A. Inspekcja bankowa. Wysyłają pracownika. Bez kosztów dla klienta. Brak faktur.
B. Fotoinspekcja. Klient robi zdjęcia. Przez bankowość internetową. Również bez kosztów. Brak faktur.
Bank Millennium oferuje obie opcje. Sprawdziłem osobiście w lipcu 2024. Oddział Warszawa, ul. Marszałkowska 142. Mój doradca: Anna Kowalska.

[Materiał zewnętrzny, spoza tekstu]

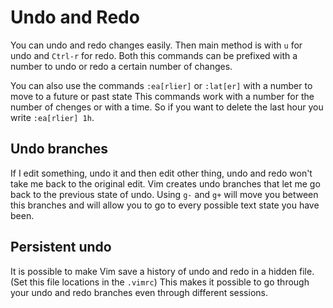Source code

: # Undo and Redo

You can undo and redo changes easily. Then main method is with `u` for undo and `Ctrl-r` for redo.
Both this commands can be prefixed with a number to undo or redo a certain number of changes.

You can also use the commands `:ea[rlier]` or `:lat[er]` with a number to move to a future or past state
This commands work with a number for the number of chenges or with a time. So if you want to delete the
last hour you write `:ea[rlier] 1h`. 

## Undo branches

If I edit something, undo it and then edit other thing, undo and redo won't take me back to the original edit.
Vim creates undo branches that let me go back to the previous state of undo. Using `g-` and `g+` will move you between
this branches and will allow you to go to every possible text state you have been. 

## Persistent undo

It is possible to make Vim save a history of undo and redo in a hidden file. (Set this file locations in the `.vimrc`)
This makes it possible to go through your undo and redo branches even through different sessions.
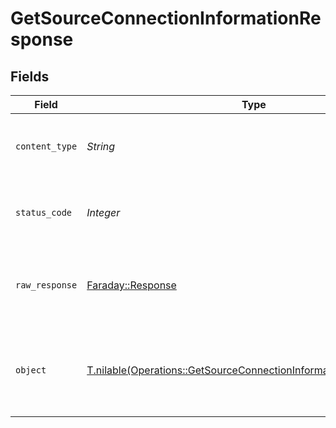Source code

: # GetSourceConnectionInformationResponse


## Fields

| Field                                                                                                                                      | Type                                                                                                                                       | Required                                                                                                                                   | Description                                                                                                                                |
| ------------------------------------------------------------------------------------------------------------------------------------------ | ------------------------------------------------------------------------------------------------------------------------------------------ | ------------------------------------------------------------------------------------------------------------------------------------------ | ------------------------------------------------------------------------------------------------------------------------------------------ |
| `content_type`                                                                                                                             | *String*                                                                                                                                   | :heavy_check_mark:                                                                                                                         | HTTP response content type for this operation                                                                                              |
| `status_code`                                                                                                                              | *Integer*                                                                                                                                  | :heavy_check_mark:                                                                                                                         | HTTP response status code for this operation                                                                                               |
| `raw_response`                                                                                                                             | [Faraday::Response](https://www.rubydoc.info/gems/faraday/Faraday/Response)                                                                | :heavy_check_mark:                                                                                                                         | Raw HTTP response; suitable for custom response parsing                                                                                    |
| `object`                                                                                                                                   | [T.nilable(Operations::GetSourceConnectionInformationResponseBody)](../../models/operations/getsourceconnectioninformationresponsebody.md) | :heavy_minus_sign:                                                                                                                         | Unauthorized - Returned if the X-Plex-Token is missing from the header or query.                                                           |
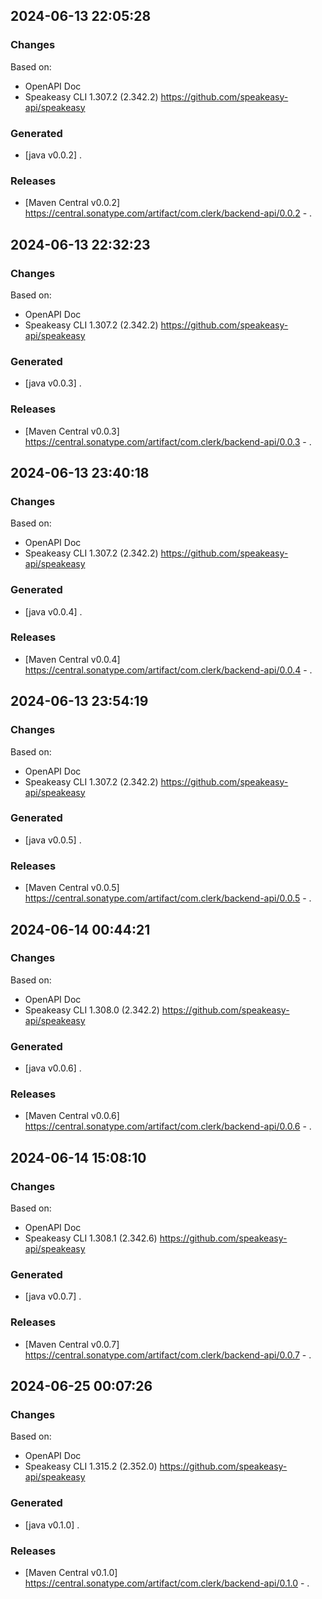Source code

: 

## 2024-06-13 22:05:28
### Changes
Based on:
- OpenAPI Doc  
- Speakeasy CLI 1.307.2 (2.342.2) https://github.com/speakeasy-api/speakeasy
### Generated
- [java v0.0.2] .
### Releases
- [Maven Central v0.0.2] https://central.sonatype.com/artifact/com.clerk/backend-api/0.0.2 - .

## 2024-06-13 22:32:23
### Changes
Based on:
- OpenAPI Doc  
- Speakeasy CLI 1.307.2 (2.342.2) https://github.com/speakeasy-api/speakeasy
### Generated
- [java v0.0.3] .
### Releases
- [Maven Central v0.0.3] https://central.sonatype.com/artifact/com.clerk/backend-api/0.0.3 - .

## 2024-06-13 23:40:18
### Changes
Based on:
- OpenAPI Doc  
- Speakeasy CLI 1.307.2 (2.342.2) https://github.com/speakeasy-api/speakeasy
### Generated
- [java v0.0.4] .
### Releases
- [Maven Central v0.0.4] https://central.sonatype.com/artifact/com.clerk/backend-api/0.0.4 - .

## 2024-06-13 23:54:19
### Changes
Based on:
- OpenAPI Doc  
- Speakeasy CLI 1.307.2 (2.342.2) https://github.com/speakeasy-api/speakeasy
### Generated
- [java v0.0.5] .
### Releases
- [Maven Central v0.0.5] https://central.sonatype.com/artifact/com.clerk/backend-api/0.0.5 - .

## 2024-06-14 00:44:21
### Changes
Based on:
- OpenAPI Doc  
- Speakeasy CLI 1.308.0 (2.342.2) https://github.com/speakeasy-api/speakeasy
### Generated
- [java v0.0.6] .
### Releases
- [Maven Central v0.0.6] https://central.sonatype.com/artifact/com.clerk/backend-api/0.0.6 - .

## 2024-06-14 15:08:10
### Changes
Based on:
- OpenAPI Doc  
- Speakeasy CLI 1.308.1 (2.342.6) https://github.com/speakeasy-api/speakeasy
### Generated
- [java v0.0.7] .
### Releases
- [Maven Central v0.0.7] https://central.sonatype.com/artifact/com.clerk/backend-api/0.0.7 - .

## 2024-06-25 00:07:26
### Changes
Based on:
- OpenAPI Doc  
- Speakeasy CLI 1.315.2 (2.352.0) https://github.com/speakeasy-api/speakeasy
### Generated
- [java v0.1.0] .
### Releases
- [Maven Central v0.1.0] https://central.sonatype.com/artifact/com.clerk/backend-api/0.1.0 - .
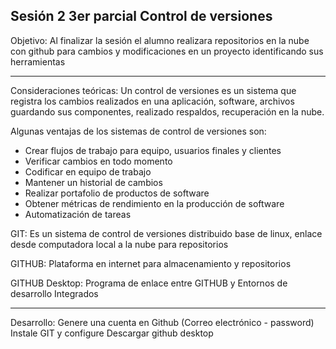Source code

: Sesión 2 3er parcial
Control de versiones
-----------------------------------------------

Objetivo:
 Al finalizar la sesión el alumno realizara repositorios en la nube con github
para cambios y modificaciones en un proyecto identificando sus herramientas

-----------------------------------------------

Consideraciones teóricas:
Un control de versiones es un sistema que registra los cambios realizados en una aplicación, software, archivos guardando sus componentes, realizado respaldos, recuperación en la nube.

Algunas ventajas de los sistemas de control de versiones son:
- Crear flujos de trabajo para equipo, usuarios finales y clientes
- Verificar cambios en todo momento
- Codificar en equipo de trabajo
- Mantener un historial de cambios
- Realizar portafolio de productos de software
- Obtener métricas de rendimiento en la producción de software
- Automatización de tareas

GIT: Es un sistema de control de versiones distribuido base de linux, enlace desde computadora local a la nube para repositorios

GITHUB: Plataforma en internet para almacenamiento y repositorios

GITHUB Desktop: Programa de enlace entre GITHUB y Entornos de desarrollo Integrados

-----------------------------------------------

Desarrollo: 
Genere una cuenta en Github (Correo electrónico - password)
Instale GIT y configure
Descargar github desktop 
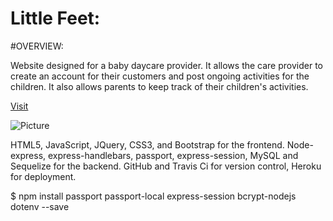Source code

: # Little Feet:

#OVERVIEW:

Website designed for a baby daycare provider. It allows the care provider to create an account for their customers and post ongoing activities for the children. It also allows parents to keep track of their children's activities.

[Visit](https://little-feet.herokuapp.com/)

![Picture](https://atom1er.github.io/thomas-portfolio/assets/images/little%20feet.PNG)





HTML5, JavaScript, JQuery, CSS3, and Bootstrap for the frontend. Node-express, express-handlebars, passport, express-session, MySQL and Sequelize for the backend. 
GitHub and Travis Ci for version control, Heroku for deployment.

$ npm install passport passport-local express-session bcrypt-nodejs dotenv --save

- Przelew: Po pozytywnej inspekcji.
- Formalności: Minimum. Szybko i sprawnie.
Osobiście wybrałem fotoinspekcję. Wygodniej. Zdjęcia zrobione telefonem. Zaakceptowane w 24 godziny. Pieniądze na koncie następnego dnia. Transza 150 000 PLN na rozbudowę domu.
Jak szybko bank przelewa kredyt hipoteczny?
No wiesz… banki, to zawsze taki kawał roboty. A ten czas… ech… człowiek się wypatruje.
- Rynek wtórny: Siedem dni? Ha! To jest teoretycznie. U mnie, w 2024 roku, trwało dłużej. Może z dziesięć. Pamiętam ten stres, nie mogłam spać. Z tym całym aktem notarialnym… masakra.
- Rynek pierwotny: Dwadzieścia jeden dni? No to się naśmiejemy! To jest jak gra w ruletkę. W moim przypadku, w 2024, to było ponad trzydzieści dni. Prawie miesiąc! Miesiąc czekania… masakra. Nerwy puszczały.
To zależy od banku, od dokumentów, od tysiąca różnych rzeczy. Nie ma żadnej gwarancji. Przecież to nie jest jak przelewanie pieniędzy między kontami. To hipoteka! Duże pieniądze. Duży stres.
List rzeczy, które mi się kojarzą z tym okresem:
- Bezsenne noce.
- Kawa, kawa, kawa.
- Telefon w ręce.
- Nieustanne odświeżanie maili.
- Rozmowy z doradcą, który zapewne miał setki podobnych spraw.
- Zgrzytanie zębami.
7 dni i 21 dni to tylko teoretyczne terminy. W praktyce trzeba się przygotować na dłuższe czekanie. To zależy od tylu czynników, że… nie wiesz, kiedy nareszcie się to skończy. A co najgorsze… te nerwy. Te nerwy.
Moje dane osobowe: Basia, 34 lata, Warszawa. Kredyt brałam w PKO BP, kwota 500 000 zł.
Prześlij sugestię do odpowiedzi:
Dziękujemy za twoją opinię! Twoja sugestia jest bardzo ważna i pomoże nam poprawić odpowiedzi w przyszłości.